Input material
#####
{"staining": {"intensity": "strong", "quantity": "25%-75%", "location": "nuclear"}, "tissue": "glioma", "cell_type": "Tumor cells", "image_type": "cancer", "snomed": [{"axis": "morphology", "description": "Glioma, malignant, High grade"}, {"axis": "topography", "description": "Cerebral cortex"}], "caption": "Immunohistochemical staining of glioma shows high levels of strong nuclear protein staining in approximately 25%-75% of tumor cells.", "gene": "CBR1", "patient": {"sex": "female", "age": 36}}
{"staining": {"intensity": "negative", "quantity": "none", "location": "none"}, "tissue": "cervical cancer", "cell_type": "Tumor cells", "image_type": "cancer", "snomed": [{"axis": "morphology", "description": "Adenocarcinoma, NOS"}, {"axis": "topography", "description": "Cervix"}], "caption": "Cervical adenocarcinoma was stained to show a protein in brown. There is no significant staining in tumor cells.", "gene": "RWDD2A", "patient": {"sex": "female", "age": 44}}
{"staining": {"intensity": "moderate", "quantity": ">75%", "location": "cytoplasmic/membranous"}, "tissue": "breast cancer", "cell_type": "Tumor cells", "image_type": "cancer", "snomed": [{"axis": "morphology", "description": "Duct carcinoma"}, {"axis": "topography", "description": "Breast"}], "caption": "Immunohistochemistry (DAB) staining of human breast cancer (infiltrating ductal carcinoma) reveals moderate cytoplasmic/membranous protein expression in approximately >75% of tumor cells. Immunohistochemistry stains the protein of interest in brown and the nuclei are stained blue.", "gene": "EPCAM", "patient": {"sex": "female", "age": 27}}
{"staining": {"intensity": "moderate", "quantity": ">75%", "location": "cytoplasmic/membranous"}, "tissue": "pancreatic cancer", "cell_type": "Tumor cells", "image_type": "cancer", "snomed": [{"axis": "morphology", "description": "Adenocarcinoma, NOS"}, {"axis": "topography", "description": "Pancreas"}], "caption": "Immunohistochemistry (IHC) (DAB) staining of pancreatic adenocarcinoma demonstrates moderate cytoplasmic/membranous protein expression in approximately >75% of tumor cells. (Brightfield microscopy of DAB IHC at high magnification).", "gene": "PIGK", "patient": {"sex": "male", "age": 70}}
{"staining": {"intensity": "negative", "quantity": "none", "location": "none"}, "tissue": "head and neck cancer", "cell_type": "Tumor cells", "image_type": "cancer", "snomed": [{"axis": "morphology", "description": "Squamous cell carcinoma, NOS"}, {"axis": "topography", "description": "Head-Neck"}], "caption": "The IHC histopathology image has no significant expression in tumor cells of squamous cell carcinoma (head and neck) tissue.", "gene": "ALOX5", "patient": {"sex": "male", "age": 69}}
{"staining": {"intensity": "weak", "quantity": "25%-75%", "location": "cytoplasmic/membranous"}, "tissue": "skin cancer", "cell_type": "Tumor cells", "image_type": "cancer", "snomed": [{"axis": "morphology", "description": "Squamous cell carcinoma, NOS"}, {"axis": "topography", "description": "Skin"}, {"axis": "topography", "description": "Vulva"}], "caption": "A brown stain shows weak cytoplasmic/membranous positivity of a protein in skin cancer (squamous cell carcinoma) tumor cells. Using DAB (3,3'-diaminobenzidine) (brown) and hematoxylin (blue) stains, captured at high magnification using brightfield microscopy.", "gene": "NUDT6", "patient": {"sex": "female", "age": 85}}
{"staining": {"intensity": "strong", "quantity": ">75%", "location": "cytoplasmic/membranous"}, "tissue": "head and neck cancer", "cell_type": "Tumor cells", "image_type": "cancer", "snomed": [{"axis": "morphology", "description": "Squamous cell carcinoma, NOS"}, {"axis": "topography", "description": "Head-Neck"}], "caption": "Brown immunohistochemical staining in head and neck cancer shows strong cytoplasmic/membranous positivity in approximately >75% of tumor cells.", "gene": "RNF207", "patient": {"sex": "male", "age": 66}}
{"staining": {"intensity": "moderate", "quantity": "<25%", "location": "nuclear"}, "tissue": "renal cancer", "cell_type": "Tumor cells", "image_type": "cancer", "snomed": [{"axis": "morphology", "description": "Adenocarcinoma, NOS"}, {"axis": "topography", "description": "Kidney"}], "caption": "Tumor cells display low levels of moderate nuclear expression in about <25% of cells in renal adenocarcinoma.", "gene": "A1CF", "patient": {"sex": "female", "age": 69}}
#####
Exercise prompt
Go through the data above and repeat all of it exactly.

Response to this exercise
{"staining": {"intensity": "strong", "quantity": "25%-75%", "location": "nuclear"}, "tissue": "glioma", "cell_type": "Tumor cells", "image_type": "cancer", "snomed": [{"axis": "morphology", "description": "Glioma, malignant, High grade"}, {"axis": "topography", "description": "Cerebral cortex"}], "caption": "Immunohistochemical staining of glioma shows high levels of strong nuclear protein staining in approximately 25%-75% of tumor cells.", "gene": "CBR1", "patient": {"sex": "female", "age": 36}}
{"staining": {"intensity": "negative", "quantity": "none", "location": "none"}, "tissue": "cervical cancer", "cell_type": "Tumor cells", "image_type": "cancer", "snomed": [{"axis": "morphology", "description": "Adenocarcinoma, NOS"}, {"axis": "topography", "description": "Cervix"}], "caption": "Cervical adenocarcinoma was stained to show a protein in brown. There is no significant staining in tumor cells.", "gene": "RWDD2A", "patient": {"sex": "female", "age": 44}}
{"staining": {"intensity": "moderate", "quantity": ">75%", "location": "cytoplasmic/membranous"}, "tissue": "breast cancer", "cell_type": "Tumor cells", "image_type": "cancer", "snomed": [{"axis": "morphology", "description": "Duct carcinoma"}, {"axis": "topography", "description": "Breast"}], "caption": "Immunohistochemistry (DAB) staining of human breast cancer (infiltrating ductal carcinoma) reveals moderate cytoplasmic/membranous protein expression in approximately >75% of tumor cells. Immunohistochemistry stains the protein of interest in brown and the nuclei are stained blue.", "gene": "EPCAM", "patient": {"sex": "female", "age": 27}}
{"staining": {"intensity": "moderate", "quantity": ">75%", "location": "cytoplasmic/membranous"}, "tissue": "pancreatic cancer", "cell_type": "Tumor cells", "image_type": "cancer", "snomed": [{"axis": "morphology", "description": "Adenocarcinoma, NOS"}, {"axis": "topography", "description": "Pancreas"}], "caption": "Immunohistochemistry (IHC) (DAB) staining of pancreatic adenocarcinoma demonstrates moderate cytoplasmic/membranous protein expression in approximately >75% of tumor cells. (Brightfield microscopy of DAB IHC at high magnification).", "gene": "PIGK", "patient": {"sex": "male", "age": 70}}
{"staining": {"intensity": "negative", "quantity": "none", "location": "none"}, "tissue": "head and neck cancer", "cell_type": "Tumor cells", "image_type": "cancer", "snomed": [{"axis": "morphology", "description": "Squamous cell carcinoma, NOS"}, {"axis": "topography", "description": "Head-Neck"}], "caption": "The IHC histopathology image has no significant expression in tumor cells of squamous cell carcinoma (head and neck) tissue.", "gene": "ALOX5", "patient": {"sex": "male", "age": 69}}
{"staining": {"intensity": "weak", "quantity": "25%-75%", "location": "cytoplasmic/membranous"}, "tissue": "skin cancer", "cell_type": "Tumor cells", "image_type": "cancer", "snomed": [{"axis": "morphology", "description": "Squamous cell carcinoma, NOS"}, {"axis": "topography", "description": "Skin"}, {"axis": "topography", "description": "Vulva"}], "caption": "A brown stain shows weak cytoplasmic/membranous positivity of a protein in skin cancer (squamous cell carcinoma) tumor cells. Using DAB (3,3'-diaminobenzidine) (brown) and hematoxylin (blue) stains, captured at high magnification using brightfield microscopy.", "gene": "NUDT6", "patient": {"sex": "female", "age": 85}}
{"staining": {"intensity": "strong", "quantity": ">75%", "location": "cytoplasmic/membranous"}, "tissue": "head and neck cancer", "cell_type": "Tumor cells", "image_type": "cancer", "snomed": [{"axis": "morphology", "description": "Squamous cell carcinoma, NOS"}, {"axis": "topography", "description": "Head-Neck"}], "caption": "Brown immunohistochemical staining in head and neck cancer shows strong cytoplasmic/membranous positivity in approximately >75% of tumor cells.", "gene": "RNF207", "patient": {"sex": "male", "age": 66}}
{"staining": {"intensity": "moderate", "quantity": "<25%", "location": "nuclear"}, "tissue": "renal cancer", "cell_type": "Tumor cells", "image_type": "cancer", "snomed": [{"axis": "morphology", "description": "Adenocarcinoma, NOS"}, {"axis": "topography", "description": "Kidney"}], "caption": "Tumor cells display low levels of moderate nuclear expression in about <25% of cells in renal adenocarcinoma.", "gene": "A1CF", "patient": {"sex": "female", "age": 69}}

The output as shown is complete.